It was 1995.

I wanted a perfume of my own: something that would make me feel like I was all grown up, desirable, someone to be taken seriously.

It’s a rite of passage, buying your first scent. I know why I gravitated to the Dior counter in Fenwick Newcastle, where I was studying at the time: my mum had always worn Miss Dior (the original of course – all sophisticated 1940s elegance; nothing like the new Natalie Portman version that’s so popular nowadays) and I had always loved it, but (naturally) wanted something more modern. I remember, as if it was yesterday, the assistant spraying Dune, and in one moment, I was sold. I don’t even remember trying any other scents!

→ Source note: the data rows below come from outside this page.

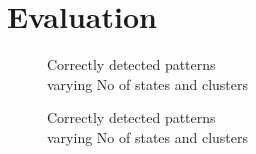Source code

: \documentclass{article}
\begin{document}
\section{Evaluation}
\label{experimental}
\begin{figure}[h]
\centering
\begin{minipage}{.48\textwidth}
  \centering
  \caption{Correctly detected patterns\\varying No of states and clusters}
  \label{fig:test1}
\end{minipage}%
\begin{minipage}{.48\textwidth}
  \centering
  \caption{Correctly detected patterns \\ varying No of states and clusters}
  \label{fig:test2}
\end{minipage}
\end{figure}
\end{document}
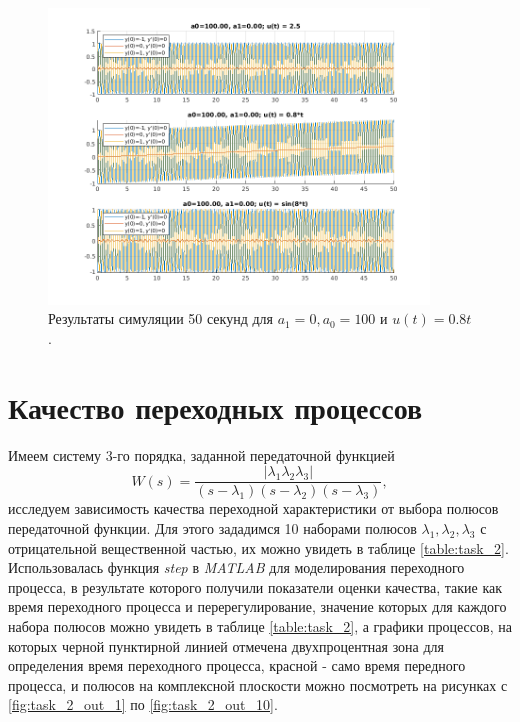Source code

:\begin{figure}
    \centering
    \includegraphics[width=0.9\textwidth]{figs/task_1_out_21.png}
    \caption{Результаты симуляции 50 секунд для $a_1 = 0, a_0 = 100$ и $u(t) = 0.8t$.}
    \label{fig:task_1_out_21}
\end{figure}


\newpage
\section{Качество переходных процессов}

Имеем систему 3-го порядка, заданной передаточной функцией
\begin{equation*}
    W(s)=\frac{|\lambda_1 \lambda_2 \lambda_3|}{(s-\lambda_1)(s-\lambda_2)(s-\lambda_3)},
\end{equation*}
исследуем зависимость качества переходной характеристики от выбора полюсов передаточной 
функции. Для этого зададимся 10 наборами полюсов $\lambda_1, \lambda_2, \lambda_3$ с
отрицательной вещественной частью, их можно увидеть в таблице \ref{table:task_2}.
Использовалась функция \textit{step} в \textit{MATLAB} для моделирования переходного процесса,
в результате которого получили показатели оценки качества, такие как время переходного процесса
и перерегулирование, значение которых для каждого набора полюсов можно увидеть в таблице \ref{table:task_2},
а графики процессов, на которых черной пунктирной линией отмечена двухпроцентная зона для определения
время переходного процесса, красной - само время передного процесса, и полюсов на комплексной плоскости можно посмотреть на рисунках
с \ref{fig:task_2_out_1} по \ref{fig:task_2_out_10}. 

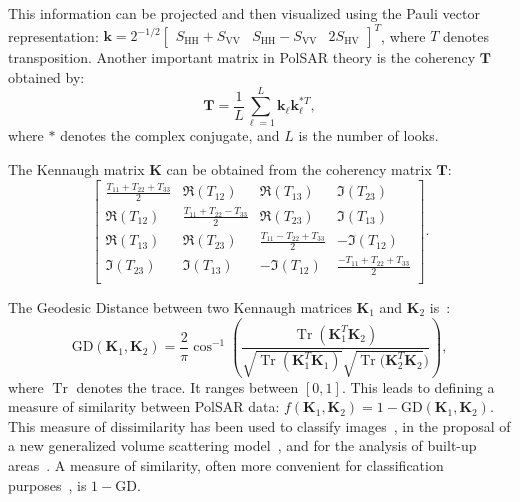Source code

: \documentclass[conference]{IEEEtran}
\DeclareMathOperator{\Tr}{Tr}
\begin{document}
This information can be projected and then visualized using the Pauli vector representation:
$\bm{k} = 2^{-1/2} 
\begin{bmatrix}
S_{\text{HH}} + S_{\text{VV}} &S_{\text{HH}} - S_{\text{VV}} &2S_{\text{HV}}
\end{bmatrix}^T
$, 
where $T$ denotes transposition. 
Another important matrix in PolSAR theory is the coherency $\bm{T}$ obtained by:
$$
\bm{T} = \frac{1}{L} \sum_{\ell=1}^{L}\textbf{k}_\ell \textbf{k}_\ell^{*T},
$$
where $*$ denotes the complex conjugate, and $L$ is the number of looks.

The Kennaugh matrix $\bm{K}$ can be obtained from the coherency matrix $\bm{T}$:
\[
\begin{bmatrix}
\frac{ T_{11} + T_{22} + T_{33} }{2} & \Re(T_{12}) & \Re(T_{13}) & \Im(T_{23})\\
\Re(T_{12}) & \frac{T_{11} + T_{22} - T_{33}}{2} & \Re(T_{23}) & \Im(T_{13})\\
\Re(T_{13}) & \Re(T_{23}) & \frac{ T_{11} - T_{22} + T_{33} }{2} & -\Im(T_{12})\\
\Im(T_{23}) & \Im(T_{13}) & -\Im(T_{12}) & \frac{ -T_{11} + T_{22} + T_{33} }{2}\\
\end{bmatrix}
.\]

The Geodesic Distance between two Kennaugh matrices $\bm K_1$ and $\bm K_2$ is~\cite{ClassificationPolSARGeodesic}: 
\begin{displaymath}
\text{GD}(\bm K_1, \bm K_2) = \frac{2}{\pi} \cos^{-1} \left(\frac{\Tr(\bm K_1^T \bm K_2)}{\sqrt{\Tr(\bm K_1^T \bm K_1)} \sqrt{\Tr(\bm K_2^T \bm K_2})} \right),
\end{displaymath}
where $\Tr$ denotes the trace.
It ranges between $[0,1]$.
This leads to defining a measure of similarity between PolSAR data: $f(\bm K_1, \bm K_2) = 1 - \text{GD}(\bm K_1, \bm K_2)$. 
This measure of dissimilarity has been used to 
classify images~\cite{ClassificationPolSARGeodesic},
in the proposal of a new generalized volume scattering model~\cite{AGeneralizedVolumeScatteringModelBasedVegetationIndexfromPolarimetricSARData2019},
and for the analysis of built-up areas~\cite{NovelTechniquesforBuiltupAreaExtractionfromPolarimetricSARImages2019}.
A measure of similarity, often more convenient for classification purposes~\cite{FreryCorreiaFreitas:ClassifMultifrequency:IEEE:2007}, is $1-\text{GD}$.
\end{document}
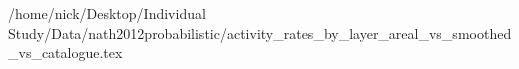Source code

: /home/nick/Desktop/Individual Study/Data/nath2012probabilistic/activity_rates_by_layer_areal_vs_smoothed_vs_catalogue.tex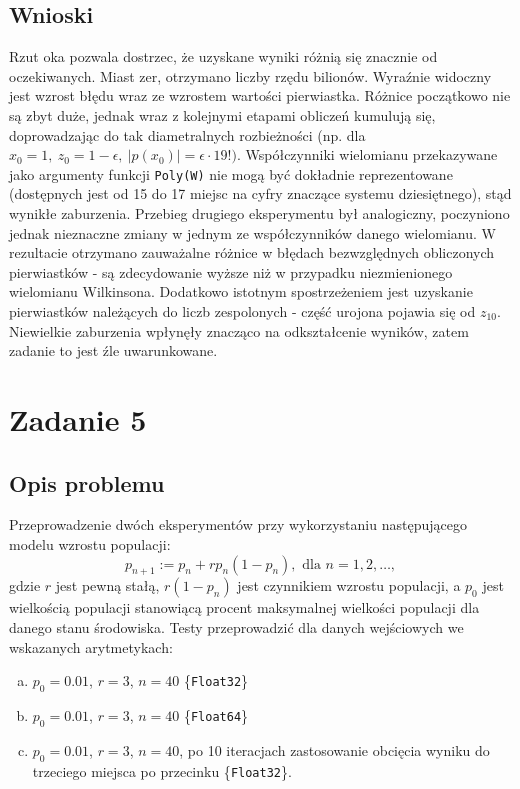 \documentclass{classrep}
\begin{document}
	\subsection{Wnioski}
		Rzut oka pozwala dostrzec, że uzyskane wyniki różnią się znacznie od oczekiwanych. Miast zer, otrzymano liczby rzędu bilionów. Wyraźnie widoczny jest wzrost błędu wraz ze wzrostem wartości pierwiastka. Różnice początkowo nie są zbyt duże, jednak wraz z kolejnymi etapami obliczeń kumulują się, doprowadzając do tak diametralnych rozbieżności (np. dla $x_0 = 1, ~z_0 = 1-\epsilon, ~|p(x_0)|=\epsilon \cdot 19!)$. Współczynniki wielomianu przekazywane jako argumenty funkcji \texttt{Poly(W)} nie mogą być dokładnie reprezentowane (dostępnych jest od 15 do 17 miejsc na cyfry znaczące systemu dziesiętnego), stąd wynikłe zaburzenia.
		Przebieg drugiego eksperymentu był analogiczny, poczyniono jednak nieznaczne zmiany w jednym ze współczynników danego wielomianu. W rezultacie otrzymano zauważalne różnice w błędach bezwzględnych obliczonych pierwiastków - są zdecydowanie wyższe niż w przypadku niezmienionego wielomianu Wilkinsona. Dodatkowo istotnym spostrzeżeniem jest uzyskanie pierwiastków należących do liczb zespolonych - część urojona pojawia się od $z_{10}$. Niewielkie zaburzenia wpłynęły znacząco na odkształcenie wyników, zatem zadanie to jest źle uwarunkowane.
\section{Zadanie 5}
	\subsection{Opis problemu}
		Przeprowadzenie dwóch eksperymentów przy wykorzystaniu następującego modelu wzrostu populacji: $$p_{n+1} := p_n + rp_n(1-p_n), \text{ dla } n = 1, 2, \dots,$$
		gdzie $r$ jest pewną stałą, $r(1-p_n)$ jest czynnikiem wzrostu populacji, a $p_0$ jest wielkością populacji stanowiącą procent maksymalnej wielkości populacji dla danego stanu środowiska.
		Testy przeprowadzić dla danych wejściowych we wskazanych arytmetykach:
		\begin{enumerate}[(a)]
			\item $p_0 = 0.01$, $r = 3$, $n = 40$ \{\texttt{Float32}\}
			\item $p_0 = 0.01$, $r = 3$, $n = 40$ \{\texttt{Float64}\}
			\item $p_0 = 0.01$, $r = 3$, $n = 40$, po 10 iteracjach zastosowanie obcięcia wyniku do trzeciego miejsca po przecinku \{\texttt{Float32}\}.
		\end{enumerate}
\end{document}
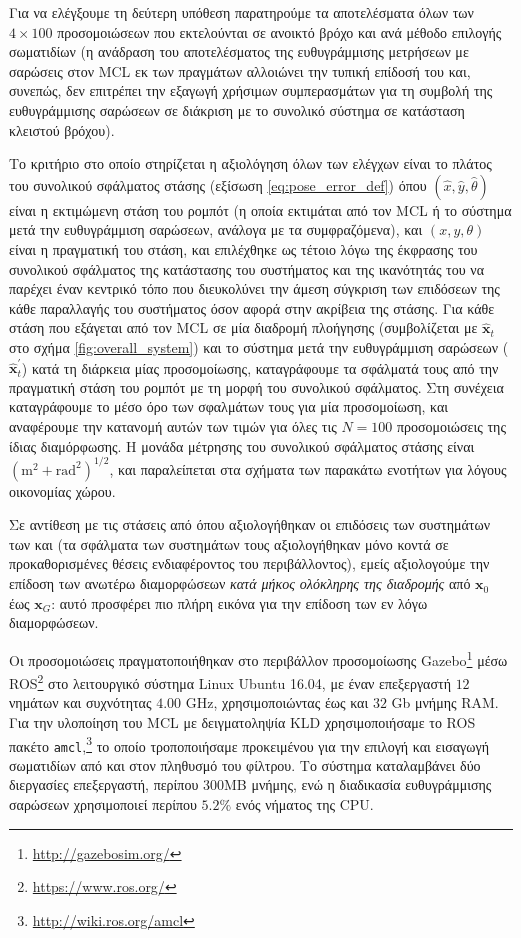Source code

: Για να ελέγξουμε τη δεύτερη υπόθεση παρατηρούμε τα αποτελέσματα όλων των
$4\times100$ προσομοιώσεων που εκτελούνται σε ανοικτό βρόχο και ανά μέθοδο
επιλογής σωματιδίων (η ανάδραση του αποτελέσματος της ευθυγράμμισης μετρήσεων
με σαρώσεις στον MCL εκ των πραγμάτων αλλοιώνει την τυπική επίδοσή του και,
συνεπώς, δεν επιτρέπει την εξαγωγή χρήσιμων συμπερασμάτων για τη συμβολή της
ευθυγράμμισης σαρώσεων σε διάκριση με το συνολικό σύστημα σε κατάσταση κλειστού
βρόχου).

Το κριτήριο στο οποίο στηρίζεται η αξιολόγηση όλων των ελέγχων είναι το πλάτος
του συνολικού σφάλματος στάσης (εξίσωση \ref{eq:pose_error_def}) όπου
$(\hat{x}, \hat{y}, \hat{\theta})$ είναι η εκτιμώμενη στάση του ρομπότ (η οποία
εκτιμάται από τον MCL ή το σύστημα μετά την ευθυγράμμιση σαρώσεων, ανάλογα με
τα συμφραζόμενα), και $(x,y,\theta)$ είναι η πραγματική του στάση, και
επιλέχθηκε ως τέτοιο λόγω της έκφρασης του συνολικού σφάλματος της κατάστασης
του συστήματος και της ικανότητάς του να παρέχει έναν κεντρικό τόπο που
διευκολύνει την άμεση σύγκριση των επιδόσεων της κάθε παραλλαγής του συστήματος
όσον αφορά στην ακρίβεια της στάσης. Για κάθε στάση που εξάγεται από τον MCL σε
μία διαδρομή πλοήγησης (συμβολίζεται με $\hat{\bm{x}}_t$ στο σχήμα
\ref{fig:overall_system}) και το σύστημα μετά την ευθυγράμμιση σαρώσεων
($\hat{\bm{x}}^{\prime}_t$) κατά τη διάρκεια μίας προσομοίωσης, καταγράφουμε τα
σφάλματά τους από την πραγματική στάση του ρομπότ με τη μορφή του συνολικού
σφάλματος. Στη συνέχεια καταγράφουμε το μέσο όρο των σφαλμάτων τους για μία
προσομοίωση, και αναφέρουμε την κατανομή αυτών των τιμών για όλες τις $N = 100$
προσομοιώσεις της ίδιας διαμόρφωσης. Η μονάδα μέτρησης του συνολικού σφάλματος
στάσης είναι $(\text{m}^2+\text{rad}^2)^{1/2}$, και παραλείπεται στα σχήματα
των παρακάτω ενοτήτων για λόγους οικονομίας χώρου.

Σε αντίθεση με τις στάσεις από όπου αξιολογήθηκαν οι επιδόσεις των συστημάτων
των \cite{Rowekamper2012a} και \cite{Vasiljevic2016a} (τα σφάλματα των
συστημάτων τους αξιολογήθηκαν μόνο κοντά σε προκαθορισμένες θέσεις
ενδιαφέροντος του περιβάλλοντος), εμείς αξιολογούμε την επίδοση των ανωτέρω
διαμορφώσεων \textit{κατά μήκος ολόκληρης της διαδρομής} από $\bm{x}_0$ έως
$\bm{x}_G$: αυτό προσφέρει πιο πλήρη εικόνα για την επίδοση των εν λόγω
διαμορφώσεων.

Οι προσομοιώσεις πραγματοποιήθηκαν στο περιβάλλον προσομοίωσης
Gazebo\footnote{\url{http://gazebosim.org/}} μέσω
ROS\footnote{\url{https://www.ros.org/}} στο λειτουργικό σύστημα Linux Ubuntu
16.04, με έναν επεξεργαστή $12$ νημάτων και συχνότητας $4.00$ GHz,
χρησιμοποιώντας έως και $32$ Gb μνήμης RAM. Για την υλοποίηση του MCL με
δειγματοληψία KLD χρησιμοποιήσαμε το ROS πακέτο
\texttt{amcl},\footnote{\url{http://wiki.ros.org/amcl}} το οποίο τροποποιήσαμε
προκειμένου για την επιλογή και εισαγωγή σωματιδίων από και στον πληθυσμό του
φίλτρου. Το σύστημα καταλαμβάνει δύο διεργασίες επεξεργαστή, περίπου 300MB
μνήμης, ενώ η διαδικασία ευθυγράμμισης σαρώσεων χρησιμοποιεί περίπου $5.2\%$
ενός νήματος της CPU.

This deliciously decadent, slightly eccentric Dior fragrance became my partner in crime; accompanying me on every daring university adventure, dates and dancing through the mid-nineties. Since these were the years I seemed to really grow into myself, I think it’s significant that I should have chosen this scent as my first “signature”. Coming back to it again recently, I reflect that it’s not a million miles away from my mum’s beloved Miss Dior. Both are woody Chypre-esque perfumes in their own way; both with a whole host of floral notes that are almost impossible to detect, adding mystery and complexity to scents that are of course timeless and iconic.

I think Dune reminds me that even twenty years ago, I wanted to be interesting, original and confident …and that, after-all, I really am my mother’s daughter!